PASSAGE SHOWN -
It's not just semantics LO6331

Michael McMaster (Michael@kbddean.demon.co.uk)
Sun, 31 Mar 1996 07:37:23 +0000

Replying to LO6290 --

Tim, thanks for the honest response and the courage to post when your
organisation is on the list.

I was recently working with a UK training and education company and
the issue of empowerment of teams was the main topic. They gave case
after case of managers who really intended that teams be empowered -
and then intervened when the teams made decisions that the managers
wouldn't have considered frivolous or wrong.

Their problem was the same as the managers'. How to give people
freedom and yet depend on their answers. The first is that you must
let people do what they see to do - particularly at the beginning -
if this is going to work. This is as much a matter of communication
as anything else. The message will be tested by reality.

My suggestion to them was that the managers first needed some
education, some development and, most important, some real thinking
time before they could expect empowerment to be real. That is, not
only do they need to change their practices (and probably their
previous "winning formulae") they also need to think through what
they are intending and what it will take.

SET PROBLEM - Write the next few paragraphs of the mailing-list post on empowering teams, continuing from its last sentence.

Segmentation data
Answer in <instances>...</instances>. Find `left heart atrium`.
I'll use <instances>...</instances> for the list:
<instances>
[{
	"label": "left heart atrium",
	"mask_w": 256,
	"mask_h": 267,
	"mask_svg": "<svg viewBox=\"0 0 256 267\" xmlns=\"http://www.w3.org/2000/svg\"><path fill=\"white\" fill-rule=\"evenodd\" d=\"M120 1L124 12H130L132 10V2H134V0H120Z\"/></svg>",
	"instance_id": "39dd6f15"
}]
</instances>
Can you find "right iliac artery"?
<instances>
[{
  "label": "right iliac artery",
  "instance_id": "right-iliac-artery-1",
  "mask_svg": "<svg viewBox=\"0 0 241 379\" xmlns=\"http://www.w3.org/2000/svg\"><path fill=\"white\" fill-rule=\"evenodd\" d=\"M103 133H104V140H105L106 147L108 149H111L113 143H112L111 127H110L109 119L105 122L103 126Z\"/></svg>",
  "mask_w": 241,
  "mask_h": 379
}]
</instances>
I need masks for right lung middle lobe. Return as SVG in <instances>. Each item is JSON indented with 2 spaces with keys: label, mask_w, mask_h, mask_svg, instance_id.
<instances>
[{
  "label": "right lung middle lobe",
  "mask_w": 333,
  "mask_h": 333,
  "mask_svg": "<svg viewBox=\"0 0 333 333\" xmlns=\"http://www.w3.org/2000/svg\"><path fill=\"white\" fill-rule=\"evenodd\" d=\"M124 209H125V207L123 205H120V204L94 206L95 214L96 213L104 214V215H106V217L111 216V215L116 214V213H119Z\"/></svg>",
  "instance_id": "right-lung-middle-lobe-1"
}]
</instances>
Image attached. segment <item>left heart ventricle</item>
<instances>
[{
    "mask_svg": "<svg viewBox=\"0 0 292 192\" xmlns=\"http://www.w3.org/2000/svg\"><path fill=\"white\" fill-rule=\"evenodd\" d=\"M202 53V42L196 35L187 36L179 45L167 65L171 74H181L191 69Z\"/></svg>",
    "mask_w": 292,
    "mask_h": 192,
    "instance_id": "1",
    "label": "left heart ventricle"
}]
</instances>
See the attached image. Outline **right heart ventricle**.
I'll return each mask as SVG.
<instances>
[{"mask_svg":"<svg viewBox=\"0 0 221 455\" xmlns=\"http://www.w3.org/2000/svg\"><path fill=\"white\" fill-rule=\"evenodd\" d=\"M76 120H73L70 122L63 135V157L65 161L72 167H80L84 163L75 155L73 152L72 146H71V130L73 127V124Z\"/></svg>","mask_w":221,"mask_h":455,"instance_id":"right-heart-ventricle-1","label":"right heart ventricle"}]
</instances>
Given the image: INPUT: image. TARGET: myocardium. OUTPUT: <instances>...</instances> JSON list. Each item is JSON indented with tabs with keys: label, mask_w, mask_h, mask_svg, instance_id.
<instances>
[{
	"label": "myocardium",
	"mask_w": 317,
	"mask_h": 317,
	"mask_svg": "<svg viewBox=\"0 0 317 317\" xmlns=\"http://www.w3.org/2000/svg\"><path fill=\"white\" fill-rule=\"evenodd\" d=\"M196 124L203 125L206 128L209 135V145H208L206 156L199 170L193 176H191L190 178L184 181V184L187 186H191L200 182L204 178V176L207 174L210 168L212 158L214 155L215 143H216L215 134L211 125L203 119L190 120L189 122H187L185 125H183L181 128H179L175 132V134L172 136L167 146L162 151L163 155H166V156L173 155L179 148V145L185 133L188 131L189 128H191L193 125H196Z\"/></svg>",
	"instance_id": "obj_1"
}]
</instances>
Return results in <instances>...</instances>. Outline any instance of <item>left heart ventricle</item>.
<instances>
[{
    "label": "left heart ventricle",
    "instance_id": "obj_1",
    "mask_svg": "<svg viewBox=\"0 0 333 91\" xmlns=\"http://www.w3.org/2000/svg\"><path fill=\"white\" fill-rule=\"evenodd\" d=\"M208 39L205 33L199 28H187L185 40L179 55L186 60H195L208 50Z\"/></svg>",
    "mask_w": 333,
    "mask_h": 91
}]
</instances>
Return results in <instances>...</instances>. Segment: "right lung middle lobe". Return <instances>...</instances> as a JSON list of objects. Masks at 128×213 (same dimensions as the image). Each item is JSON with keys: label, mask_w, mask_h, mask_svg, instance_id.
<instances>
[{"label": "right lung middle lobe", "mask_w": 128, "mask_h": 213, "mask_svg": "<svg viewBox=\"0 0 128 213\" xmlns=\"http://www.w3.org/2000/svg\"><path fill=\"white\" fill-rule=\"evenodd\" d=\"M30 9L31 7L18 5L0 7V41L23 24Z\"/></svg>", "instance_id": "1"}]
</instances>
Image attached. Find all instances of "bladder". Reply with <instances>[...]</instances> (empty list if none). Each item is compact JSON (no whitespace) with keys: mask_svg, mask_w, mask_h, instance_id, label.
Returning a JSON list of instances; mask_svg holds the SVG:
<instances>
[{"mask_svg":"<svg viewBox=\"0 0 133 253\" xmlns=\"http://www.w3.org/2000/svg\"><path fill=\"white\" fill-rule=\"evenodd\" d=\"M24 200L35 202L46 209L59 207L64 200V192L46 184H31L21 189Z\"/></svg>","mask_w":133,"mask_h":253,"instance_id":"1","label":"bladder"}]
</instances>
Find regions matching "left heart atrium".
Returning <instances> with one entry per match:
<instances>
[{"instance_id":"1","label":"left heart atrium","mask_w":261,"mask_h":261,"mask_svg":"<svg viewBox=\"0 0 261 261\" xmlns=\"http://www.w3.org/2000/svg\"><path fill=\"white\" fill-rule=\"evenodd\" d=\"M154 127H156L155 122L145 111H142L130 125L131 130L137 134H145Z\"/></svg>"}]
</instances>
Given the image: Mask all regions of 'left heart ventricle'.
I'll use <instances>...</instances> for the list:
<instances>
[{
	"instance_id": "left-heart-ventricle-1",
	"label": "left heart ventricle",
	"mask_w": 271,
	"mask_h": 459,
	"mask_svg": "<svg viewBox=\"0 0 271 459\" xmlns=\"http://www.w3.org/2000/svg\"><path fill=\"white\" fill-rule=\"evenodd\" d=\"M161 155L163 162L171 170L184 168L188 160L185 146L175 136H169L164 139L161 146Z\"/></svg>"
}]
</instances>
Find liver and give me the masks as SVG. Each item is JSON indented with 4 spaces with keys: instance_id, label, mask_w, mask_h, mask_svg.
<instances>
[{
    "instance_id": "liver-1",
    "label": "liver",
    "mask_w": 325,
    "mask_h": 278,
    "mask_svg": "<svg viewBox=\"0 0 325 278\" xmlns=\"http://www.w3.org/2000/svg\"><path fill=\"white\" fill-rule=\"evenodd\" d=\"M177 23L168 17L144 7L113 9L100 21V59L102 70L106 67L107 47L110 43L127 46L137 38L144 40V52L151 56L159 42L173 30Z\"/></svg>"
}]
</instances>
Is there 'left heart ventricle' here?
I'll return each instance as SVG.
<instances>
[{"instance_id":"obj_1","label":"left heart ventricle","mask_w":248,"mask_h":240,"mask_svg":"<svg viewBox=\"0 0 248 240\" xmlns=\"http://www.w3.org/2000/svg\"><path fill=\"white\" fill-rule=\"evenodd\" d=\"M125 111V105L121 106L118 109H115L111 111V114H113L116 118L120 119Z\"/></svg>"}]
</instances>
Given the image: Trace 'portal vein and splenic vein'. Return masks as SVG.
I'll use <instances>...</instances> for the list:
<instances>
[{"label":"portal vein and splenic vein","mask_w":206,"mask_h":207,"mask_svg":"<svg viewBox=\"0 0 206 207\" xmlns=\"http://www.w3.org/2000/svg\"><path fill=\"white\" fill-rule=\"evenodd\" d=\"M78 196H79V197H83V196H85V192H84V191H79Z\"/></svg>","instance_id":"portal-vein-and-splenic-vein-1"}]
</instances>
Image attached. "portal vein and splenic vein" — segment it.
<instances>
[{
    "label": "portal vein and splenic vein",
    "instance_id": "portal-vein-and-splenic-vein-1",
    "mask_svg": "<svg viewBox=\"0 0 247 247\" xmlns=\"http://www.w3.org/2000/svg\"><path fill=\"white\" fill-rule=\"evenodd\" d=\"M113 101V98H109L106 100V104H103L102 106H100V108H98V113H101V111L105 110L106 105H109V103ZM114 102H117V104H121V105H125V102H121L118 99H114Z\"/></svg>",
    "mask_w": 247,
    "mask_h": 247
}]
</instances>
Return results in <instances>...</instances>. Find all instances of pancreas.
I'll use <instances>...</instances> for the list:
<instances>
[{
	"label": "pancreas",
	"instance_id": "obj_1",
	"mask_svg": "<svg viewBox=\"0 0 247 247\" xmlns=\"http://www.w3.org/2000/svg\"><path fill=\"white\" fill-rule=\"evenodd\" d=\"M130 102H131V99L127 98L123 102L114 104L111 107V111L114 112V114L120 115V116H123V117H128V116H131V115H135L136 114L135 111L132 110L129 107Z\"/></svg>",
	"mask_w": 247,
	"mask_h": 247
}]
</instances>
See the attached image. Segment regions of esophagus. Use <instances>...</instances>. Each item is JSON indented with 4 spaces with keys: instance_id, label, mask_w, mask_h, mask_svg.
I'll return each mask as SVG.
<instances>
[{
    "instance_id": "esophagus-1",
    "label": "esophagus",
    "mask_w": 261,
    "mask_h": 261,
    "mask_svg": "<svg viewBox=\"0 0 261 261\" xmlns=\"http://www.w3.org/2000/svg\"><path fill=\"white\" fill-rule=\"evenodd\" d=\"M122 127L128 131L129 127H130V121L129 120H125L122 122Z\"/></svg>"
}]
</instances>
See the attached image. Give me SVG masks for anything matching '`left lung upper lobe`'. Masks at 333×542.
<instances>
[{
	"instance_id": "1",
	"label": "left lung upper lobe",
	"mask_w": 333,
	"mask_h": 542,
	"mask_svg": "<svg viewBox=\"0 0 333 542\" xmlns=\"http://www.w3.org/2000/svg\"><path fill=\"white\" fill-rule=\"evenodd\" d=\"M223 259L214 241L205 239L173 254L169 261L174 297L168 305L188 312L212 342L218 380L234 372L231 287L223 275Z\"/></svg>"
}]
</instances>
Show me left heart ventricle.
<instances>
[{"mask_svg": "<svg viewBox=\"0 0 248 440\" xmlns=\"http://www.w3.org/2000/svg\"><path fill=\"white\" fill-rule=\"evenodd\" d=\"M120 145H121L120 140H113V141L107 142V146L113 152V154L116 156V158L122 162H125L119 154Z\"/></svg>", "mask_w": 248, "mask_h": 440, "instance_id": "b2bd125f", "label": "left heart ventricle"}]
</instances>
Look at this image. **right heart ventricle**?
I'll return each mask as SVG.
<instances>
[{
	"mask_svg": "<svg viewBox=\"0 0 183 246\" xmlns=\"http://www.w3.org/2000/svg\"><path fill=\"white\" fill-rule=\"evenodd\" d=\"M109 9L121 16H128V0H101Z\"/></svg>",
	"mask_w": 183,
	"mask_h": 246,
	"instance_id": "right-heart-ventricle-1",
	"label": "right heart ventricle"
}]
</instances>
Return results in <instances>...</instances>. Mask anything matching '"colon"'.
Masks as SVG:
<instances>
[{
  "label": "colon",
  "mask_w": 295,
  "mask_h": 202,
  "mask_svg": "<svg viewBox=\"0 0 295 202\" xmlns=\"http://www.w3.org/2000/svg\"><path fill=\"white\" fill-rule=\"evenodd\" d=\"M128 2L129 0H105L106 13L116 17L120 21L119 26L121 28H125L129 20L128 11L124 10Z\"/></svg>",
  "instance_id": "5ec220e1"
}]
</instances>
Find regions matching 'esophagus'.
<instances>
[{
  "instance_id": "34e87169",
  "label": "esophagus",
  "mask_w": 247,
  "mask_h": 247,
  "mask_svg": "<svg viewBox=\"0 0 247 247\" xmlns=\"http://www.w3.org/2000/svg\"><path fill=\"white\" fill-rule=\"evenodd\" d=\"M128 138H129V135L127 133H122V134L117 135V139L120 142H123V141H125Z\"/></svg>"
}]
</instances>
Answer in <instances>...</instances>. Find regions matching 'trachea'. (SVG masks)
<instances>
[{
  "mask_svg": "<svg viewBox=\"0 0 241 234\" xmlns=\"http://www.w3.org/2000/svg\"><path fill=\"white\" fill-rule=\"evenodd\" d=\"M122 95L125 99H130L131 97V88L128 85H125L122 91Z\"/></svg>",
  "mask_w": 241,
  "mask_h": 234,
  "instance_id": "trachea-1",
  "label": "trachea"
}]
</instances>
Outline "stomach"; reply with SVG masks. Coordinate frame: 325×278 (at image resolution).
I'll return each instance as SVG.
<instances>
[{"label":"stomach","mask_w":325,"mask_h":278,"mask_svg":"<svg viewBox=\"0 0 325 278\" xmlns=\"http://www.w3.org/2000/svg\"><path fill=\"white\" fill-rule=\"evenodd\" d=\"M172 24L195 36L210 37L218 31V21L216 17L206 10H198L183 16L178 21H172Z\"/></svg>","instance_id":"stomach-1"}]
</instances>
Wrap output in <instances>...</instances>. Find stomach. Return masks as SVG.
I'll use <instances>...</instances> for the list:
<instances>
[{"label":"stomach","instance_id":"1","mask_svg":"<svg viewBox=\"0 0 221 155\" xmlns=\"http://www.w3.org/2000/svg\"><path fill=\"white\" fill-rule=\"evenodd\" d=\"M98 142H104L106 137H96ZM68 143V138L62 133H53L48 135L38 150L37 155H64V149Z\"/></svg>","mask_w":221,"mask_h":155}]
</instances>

TASK RESPONSE -
What is intended is usually some increased freedom and
responsibility. What is seldom intended is absolute freedom. Given
that both managers and employees or teams are learning, tis is not
unreasable. This is where the thinking comes in. What is the nature
of that freedom and what are its conditions. The problem here is
that most managers look for old-style rigid controls and rules and
therefore it looks the same to everybody in operation.

What I suggest is that managers need to discover the principles by
which they operate and which they consider important (and sufficient)
and then share those with the teams to be empowered. This takes some
real work. It also then releases the team to be intelligent in the
context of the existing systems and of the manager.

Instead of intervening in decisions, the manager can conduct
conversations with the team - in which they will all learn - about
how the actions proposed or taken are consistent with the principles.
If the work has been done well, nothing else will be needed.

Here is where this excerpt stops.